Dataset entries:
'''
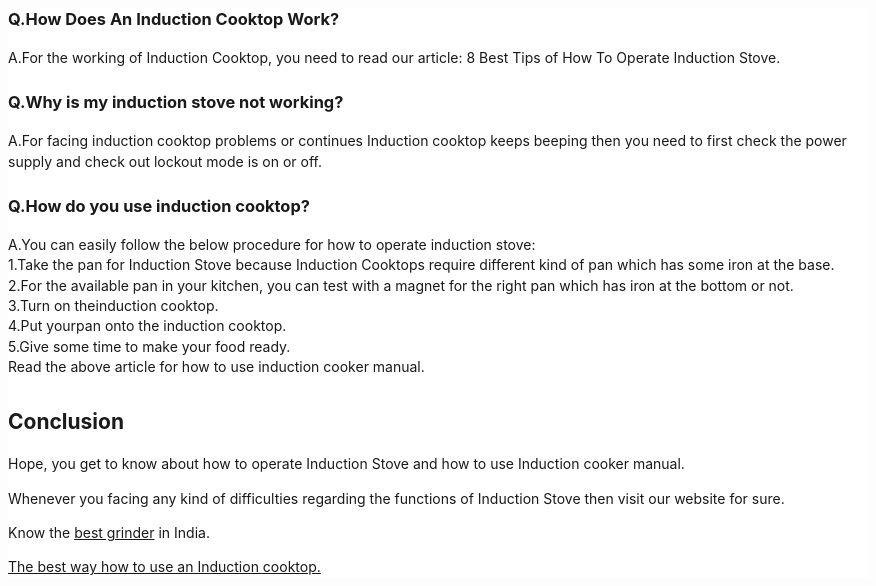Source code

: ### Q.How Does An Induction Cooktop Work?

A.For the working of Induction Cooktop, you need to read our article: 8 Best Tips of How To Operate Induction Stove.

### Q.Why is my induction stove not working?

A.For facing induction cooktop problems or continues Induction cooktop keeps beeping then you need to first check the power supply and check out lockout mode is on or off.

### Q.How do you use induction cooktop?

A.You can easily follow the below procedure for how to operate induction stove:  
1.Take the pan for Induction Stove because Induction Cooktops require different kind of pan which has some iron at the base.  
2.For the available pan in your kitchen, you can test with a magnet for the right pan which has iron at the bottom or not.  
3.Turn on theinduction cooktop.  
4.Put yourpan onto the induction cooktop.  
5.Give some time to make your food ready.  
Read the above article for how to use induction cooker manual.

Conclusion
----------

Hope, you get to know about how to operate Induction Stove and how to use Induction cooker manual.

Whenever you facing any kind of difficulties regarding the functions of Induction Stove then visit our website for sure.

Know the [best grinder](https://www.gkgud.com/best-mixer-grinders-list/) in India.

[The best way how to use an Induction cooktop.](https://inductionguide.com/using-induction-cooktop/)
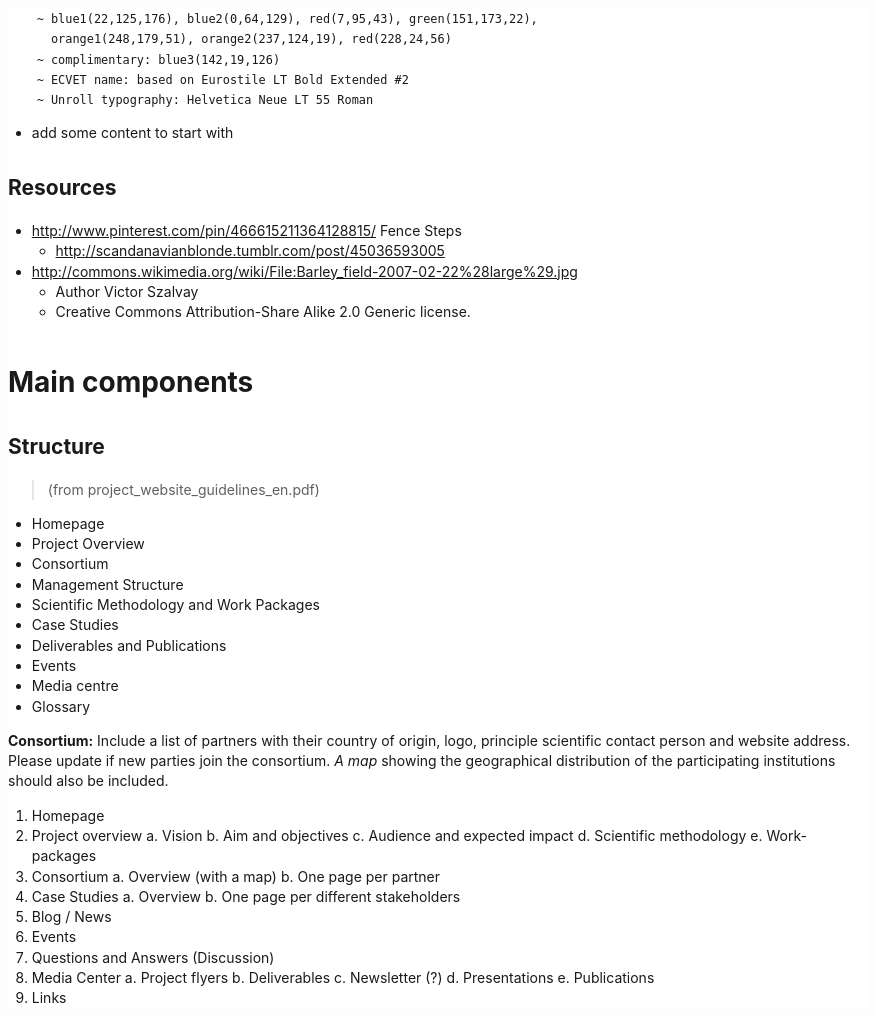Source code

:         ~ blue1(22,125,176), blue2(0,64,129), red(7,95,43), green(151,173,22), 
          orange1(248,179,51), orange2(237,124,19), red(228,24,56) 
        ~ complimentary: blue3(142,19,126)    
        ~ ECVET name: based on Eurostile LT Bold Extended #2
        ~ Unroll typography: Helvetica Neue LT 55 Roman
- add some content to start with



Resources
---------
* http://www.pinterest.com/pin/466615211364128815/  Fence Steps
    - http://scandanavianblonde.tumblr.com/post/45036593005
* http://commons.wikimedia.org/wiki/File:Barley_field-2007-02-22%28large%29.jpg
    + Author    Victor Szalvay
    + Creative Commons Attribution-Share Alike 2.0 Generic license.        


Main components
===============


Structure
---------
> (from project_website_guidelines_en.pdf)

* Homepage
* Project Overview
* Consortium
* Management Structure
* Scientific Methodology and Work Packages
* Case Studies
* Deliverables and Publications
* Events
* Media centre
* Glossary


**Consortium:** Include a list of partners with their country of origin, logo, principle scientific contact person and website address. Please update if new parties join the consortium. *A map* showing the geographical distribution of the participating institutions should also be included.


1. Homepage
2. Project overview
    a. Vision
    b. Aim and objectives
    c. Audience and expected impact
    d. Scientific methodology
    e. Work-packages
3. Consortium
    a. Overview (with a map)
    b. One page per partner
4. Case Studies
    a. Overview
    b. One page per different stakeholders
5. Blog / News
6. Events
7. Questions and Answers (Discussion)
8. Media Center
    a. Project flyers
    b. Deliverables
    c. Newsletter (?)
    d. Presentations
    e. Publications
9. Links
'''
_Exercise requirements_:
Return the line that contains "7. Questions and Answers (Discussion)" along with every line after it through the end of the entries, exactly, adding nothing.

_Answer below_:
7. Questions and Answers (Discussion)
8. Media Center
    a. Project flyers
    b. Deliverables
    c. Newsletter (?)
    d. Presentations
    e. Publications
9. Links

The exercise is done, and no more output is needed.